> _Your objective_: The word "more" occurs in some of the lines below; copy each of those lines.

(Saved data entries)

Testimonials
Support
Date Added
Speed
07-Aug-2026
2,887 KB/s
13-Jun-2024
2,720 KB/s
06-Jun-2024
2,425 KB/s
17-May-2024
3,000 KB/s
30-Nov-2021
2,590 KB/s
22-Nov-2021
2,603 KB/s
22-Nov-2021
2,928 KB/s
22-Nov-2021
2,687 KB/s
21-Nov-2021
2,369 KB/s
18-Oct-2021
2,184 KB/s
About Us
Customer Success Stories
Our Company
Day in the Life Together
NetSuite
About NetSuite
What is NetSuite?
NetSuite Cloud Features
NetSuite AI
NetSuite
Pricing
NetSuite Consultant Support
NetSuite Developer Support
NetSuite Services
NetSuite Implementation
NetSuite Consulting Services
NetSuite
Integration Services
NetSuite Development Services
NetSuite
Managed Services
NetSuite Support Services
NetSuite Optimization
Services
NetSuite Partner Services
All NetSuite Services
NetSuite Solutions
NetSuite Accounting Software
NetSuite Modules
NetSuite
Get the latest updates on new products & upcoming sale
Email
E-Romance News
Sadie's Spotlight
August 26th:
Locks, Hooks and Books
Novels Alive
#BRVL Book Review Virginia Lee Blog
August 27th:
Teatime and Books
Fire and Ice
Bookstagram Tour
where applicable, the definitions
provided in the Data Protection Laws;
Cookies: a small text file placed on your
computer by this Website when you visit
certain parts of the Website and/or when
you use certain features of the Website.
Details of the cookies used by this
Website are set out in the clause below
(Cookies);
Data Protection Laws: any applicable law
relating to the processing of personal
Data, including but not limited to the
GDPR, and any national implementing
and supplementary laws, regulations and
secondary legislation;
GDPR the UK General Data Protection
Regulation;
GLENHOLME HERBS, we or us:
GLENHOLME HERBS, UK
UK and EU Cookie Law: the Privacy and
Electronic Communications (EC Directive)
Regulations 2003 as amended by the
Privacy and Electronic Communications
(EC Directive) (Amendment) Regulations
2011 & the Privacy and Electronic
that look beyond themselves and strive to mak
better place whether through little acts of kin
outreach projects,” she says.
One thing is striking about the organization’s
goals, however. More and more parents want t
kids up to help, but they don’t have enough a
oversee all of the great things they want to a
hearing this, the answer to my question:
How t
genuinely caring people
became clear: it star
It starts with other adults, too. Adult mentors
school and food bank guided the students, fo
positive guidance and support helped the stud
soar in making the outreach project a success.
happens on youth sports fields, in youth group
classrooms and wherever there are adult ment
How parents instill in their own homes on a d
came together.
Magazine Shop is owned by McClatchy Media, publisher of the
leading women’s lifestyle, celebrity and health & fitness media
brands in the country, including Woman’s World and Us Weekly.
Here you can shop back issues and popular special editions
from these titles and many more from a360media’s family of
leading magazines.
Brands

> _Result below_:
goals, however. More and more parents want t
from these titles and many more from a360media’s family of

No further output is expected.